▶ _Entries shown_
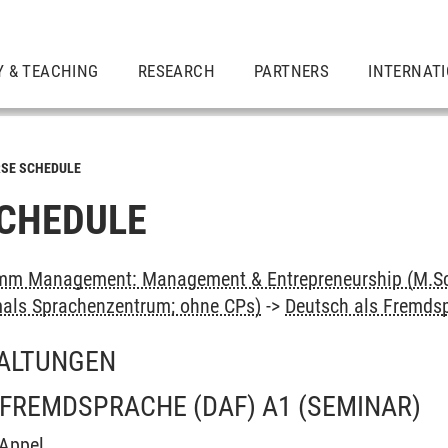
Y & TEACHING
RESEARCH
PARTNERS
INTERNAT
SE SCHEDULE
CHEDULE
mm Management: Management & Entrepreneurship (M.Sc
als Sprachenzentrum; ohne CPs)
->
Deutsch als Fremds
ALTUNGEN
 FREMDSPRACHE (DAF) A1
(SEMINAR)
 Appel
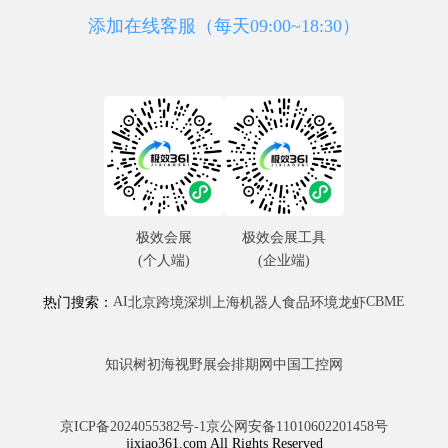
添加在线客服（每天09:00~18:30）
极效会展
极效会展工具
(个人端)
(企业端)
AI
CBME
热门搜索：
北京
跨境
深圳
上海
机器人
食品
环境
龙虾
知识树
初海视野
展会排期网
中国工控网
京ICP备2024055382号-1
京公网安备11010602201458号
jixiao361.com All Rights Reserved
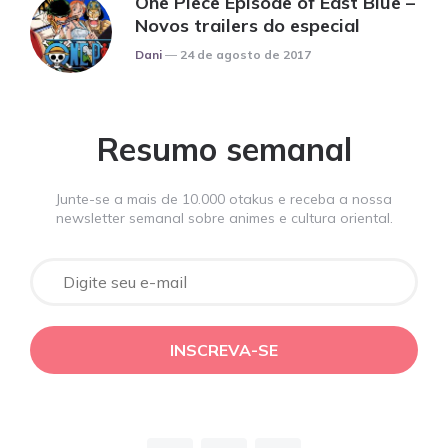
One Piece Episode of East Blue –
Novos trailers do especial
Posted
Dani
24 de agosto de 2017
Resumo semanal
Junte-se a mais de 10.000 otakus e receba a nossa
newsletter semanal sobre animes e cultura oriental.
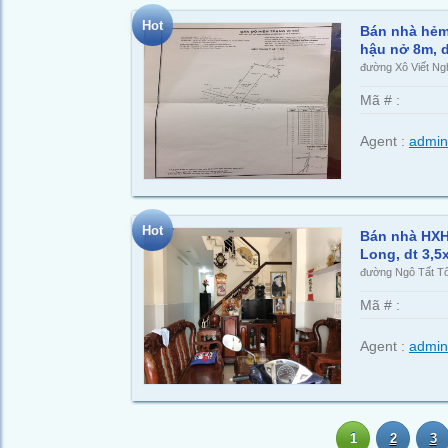
Hot
Bán nhà hẻm 
hậu nở 8m, d
đường Xô Viết Ng
Mã # :
Agent :
admin
Hot
Bán nhà HXH
Long, dt 3,5x
đường Ngô Tất Tố
Mã # :
Agent :
admin
1
2
3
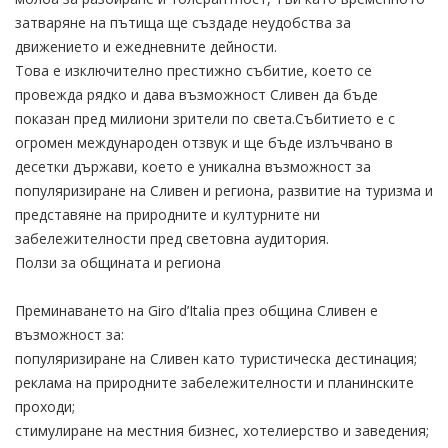
затваряне на пътища ще създаде неудобства за
движението и ежедневните дейности.
Това е изключително престижно събитие, което се
провежда рядко и дава възможност Сливен да бъде
показан пред милиони зрители по света.Събитието е с
огромен международен отзвук и ще бъде излъчвано в
десетки държави, което е уникална възможност за
популяризиране на Сливен и региона, развитие на туризма и
представяне на природните и културните ни
забележителности пред световна аудитория.
Ползи за общината и региона
Преминаването на Giro d’Italia през община Сливен е
възможност за:
популяризиране на Сливен като туристическа дестинация;
реклама на природните забележителности и планинските
проходи;
стимулиране на местния бизнес, хотелиерство и заведения;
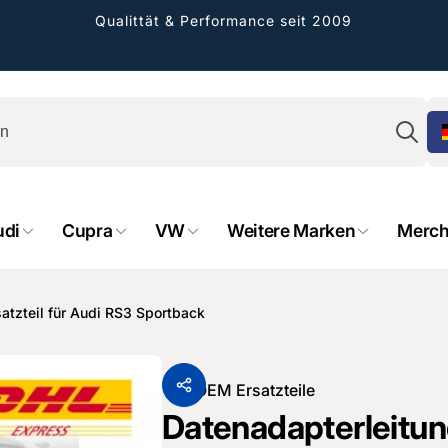
Qualittät & Performance seit 2009
Su
udi
Cupra
VW
Weitere Marken
Merch
rformance GmbH
holung verfügbar, gewöhnlich fertig in 2
atzteil für Audi RS3 Sportback
4 tagen
cher Straße 8
sterburken
Von
OEM Ersatzteile
land
Datenadapterleitun
16487601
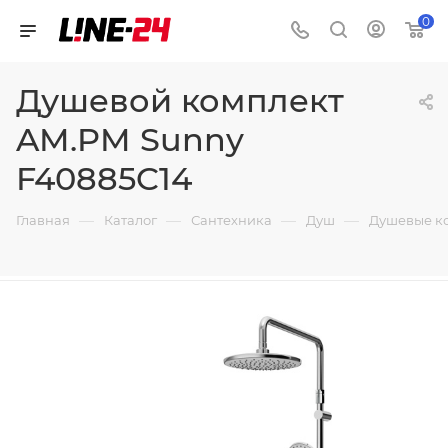
0
Душевой комплект
AM.PM Sunny
F40885C14
—
—
—
—
Главная
Каталог
Сантехника
Душ
Душевые к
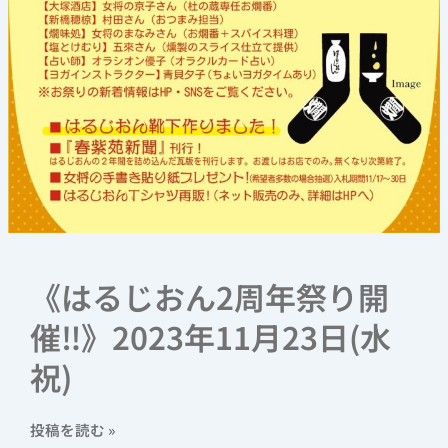
日
(水
祝)
《はるじおん2周年祭り開
催‼》2023年11月23日(水
祝)
投稿を読む »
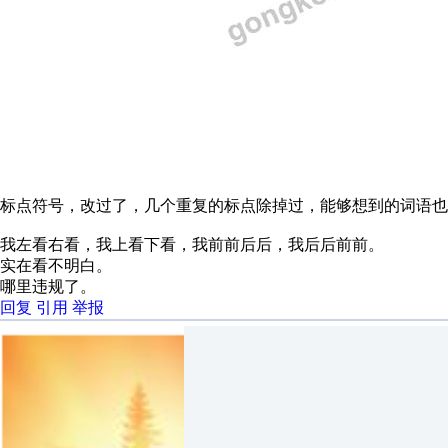
标点符号，改过了，几个重复的标点除掉过，能够想到的词语也
我左看右看，我上看下看，我前前后后，我后后前前。
实在看不明白。
哪里违规了。
回复
引用
举报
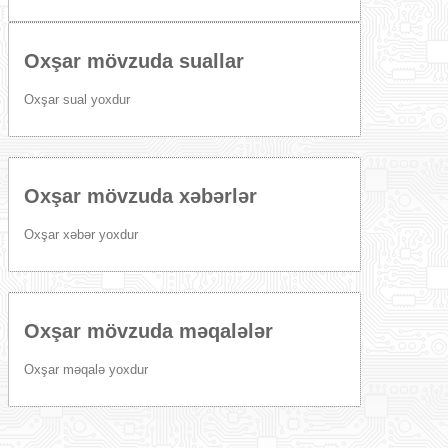
Oxşar mövzuda suallar
Oxşar sual yoxdur
Oxşar mövzuda xəbərlər
Oxşar xəbər yoxdur
Oxşar mövzuda məqalələr
Oxşar məqalə yoxdur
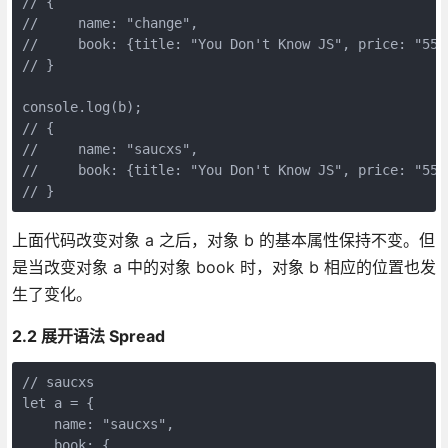
// {

//     name: "change",

//     book: {title: "You Don't Know JS", price: "55"}
// } 

console.log(b);

// {

//     name: "saucxs",

//     book: {title: "You Don't Know JS", price: "55"}
// }
上面代码改变对象 a 之后，对象 b 的基本属性保持不变。但
是当改变对象 a 中的对象 book 时，对象 b 相应的位置也发
生了变化。
2.2 展开语法 Spread
// saucxs

let a = {

    name: "saucxs",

▶ _Task description_
Across the listing, tally every line that includes the word "забележителности" and supply the total alone.

▶ _Result of the exercise_
2